Please follow the guidelines below.

Revised: 14 November 2019

A Senior Area Editor (SAE) should spend about 20-25 minutes prescreening each paper to determine whether it is a candidate for Immediate Rejection (IR). This mostly involves checking the abstract/title/bibliography and going over the main claims and the simulations/experiments (if any) of the paper. If it is a resubmission (revised version) of a previously rejected manuscript, check that the supporting document indicates that substantial changes were made. If you spend much more than 25 minutes, you are probably reviewing the paper (rather than just screening it).

There are two broad reasons for IR decisions: Administrative (procedural) and Editorial (technical).

The paper is a candidate for an administrative (procedural) IR if it is:

  1. out of scope for the journal, either in terms of topic or in terms of aims (e.g., OJSP does not publish tutorials, book reviews, opinion pieces, etc.);
  2. an overview paper that has not gone through the required whitepaper vetting process;
  3. incomprehensible or poorly written (e.g., has a large number of grammatical errors, illegible figures, etc.); or
  4. it is a resubmission and lacks adequate documentation summarizing substantial changes made to address reviewer comments.

In these cases, SAEs should inform the EIC with the reason for an IR, and the EIC will make the decision.

The paper is a candidate for an IR for editorial (technical) reasons if:

  1. insufficient novelty (e.g., there are limited advances in new theory, algorithms, or experimental data);
  2. advances in the state of the art are minimal and provide no useful insights;
  3. mathematical derivations reveal little useful insights or are based on unrealistic assumptions;
  4. the main claims do not have sufficient support (e.g., invalid assumptions, based on insufficient simulation/experiment data, weak or inappropriate comparisons); or
  5. the description of the context of the work is inadequate or references are out of date.

In these cases, the IEEE specifies that the decision needs two independent assessments, which is referred to in SPS as a Tier-1 review. The SAE needs to identify another Editorial Board member to prescreen the paper, typically an Associate Editor (AE). Currently, this is managed outside the S1M system. The SAE should alert the Publications Administrator, who will track the assignments.

Papers reporting experimental findings are welcome, and they do not have to have theoretical contributions.

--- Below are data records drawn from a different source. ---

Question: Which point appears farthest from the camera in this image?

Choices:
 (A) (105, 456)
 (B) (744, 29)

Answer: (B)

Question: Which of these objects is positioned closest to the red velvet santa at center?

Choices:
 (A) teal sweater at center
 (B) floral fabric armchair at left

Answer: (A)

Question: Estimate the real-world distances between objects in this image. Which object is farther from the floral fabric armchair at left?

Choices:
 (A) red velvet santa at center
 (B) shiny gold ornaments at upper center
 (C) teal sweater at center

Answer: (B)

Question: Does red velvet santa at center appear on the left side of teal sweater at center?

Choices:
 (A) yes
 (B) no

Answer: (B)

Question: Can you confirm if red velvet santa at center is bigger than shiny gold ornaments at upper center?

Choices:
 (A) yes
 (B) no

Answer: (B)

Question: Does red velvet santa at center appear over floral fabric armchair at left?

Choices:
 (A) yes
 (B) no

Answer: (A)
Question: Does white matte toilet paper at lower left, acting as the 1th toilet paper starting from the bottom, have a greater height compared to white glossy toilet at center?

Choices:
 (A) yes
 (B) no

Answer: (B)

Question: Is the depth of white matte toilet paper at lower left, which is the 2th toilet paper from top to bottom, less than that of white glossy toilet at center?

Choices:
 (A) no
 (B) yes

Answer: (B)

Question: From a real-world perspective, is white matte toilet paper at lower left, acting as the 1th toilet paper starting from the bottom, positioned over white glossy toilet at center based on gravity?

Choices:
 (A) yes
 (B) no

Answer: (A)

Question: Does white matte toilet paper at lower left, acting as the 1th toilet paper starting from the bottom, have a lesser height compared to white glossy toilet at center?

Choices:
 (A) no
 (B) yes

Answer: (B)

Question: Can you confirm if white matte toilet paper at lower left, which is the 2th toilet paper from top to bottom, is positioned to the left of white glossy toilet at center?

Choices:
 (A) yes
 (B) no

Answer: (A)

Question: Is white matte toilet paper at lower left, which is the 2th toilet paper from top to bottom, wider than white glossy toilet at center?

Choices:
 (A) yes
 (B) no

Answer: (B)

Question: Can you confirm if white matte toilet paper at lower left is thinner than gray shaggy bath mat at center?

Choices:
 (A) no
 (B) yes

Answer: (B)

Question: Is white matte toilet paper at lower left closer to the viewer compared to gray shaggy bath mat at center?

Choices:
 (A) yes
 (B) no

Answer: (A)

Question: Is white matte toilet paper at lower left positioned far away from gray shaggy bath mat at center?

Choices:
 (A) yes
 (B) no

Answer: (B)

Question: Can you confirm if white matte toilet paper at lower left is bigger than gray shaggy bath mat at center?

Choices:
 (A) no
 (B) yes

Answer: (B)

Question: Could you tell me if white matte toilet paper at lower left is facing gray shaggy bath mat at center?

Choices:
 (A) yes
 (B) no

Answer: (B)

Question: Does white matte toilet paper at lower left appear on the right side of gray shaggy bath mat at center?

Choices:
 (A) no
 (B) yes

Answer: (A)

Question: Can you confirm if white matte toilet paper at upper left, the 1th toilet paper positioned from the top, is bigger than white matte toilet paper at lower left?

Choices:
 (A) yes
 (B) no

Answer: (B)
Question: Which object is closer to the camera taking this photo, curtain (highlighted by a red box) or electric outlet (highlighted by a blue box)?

However, they must either provide a significant advance in the state of the art (preferably demonstrated for multiple problems or conditions) or contain useful insights such as:

  • previously unknown shortcomings of otherwise well-known and theoretically strong algorithms;
  • invalidity of commonly used assumptions that can significantly affect the performance of algorithms; or
  • any findings contradicting the conventional wisdom.

Within 5 days, the SAE should alert the EiC and SPS staff when a paper is a candidate for an Immediate Rejection, providing a short summary of the reasons for this decision (about 100-300 words) in the notes section for the paper on S1M. Include a separate note for the second opinion in the case of a Tier 1 review. Only the EiC can make the decision of Immediate Reject. The EiC may occasionally consult with other editorial members in reaching the IR decision.

If the prescreen decision is passing, then the SAE notifies the Publications Administrator, preferably with suggestions of AEs who would be good for the paper. Because of S1M constraints, either the Publications Administrator or the EIC will assign the paper to an AE based on availability.

It is possible that a paper might be flagged for plagiarism. This triggers a special review process where the authors can rebut the allegations, before an IR decision can be made.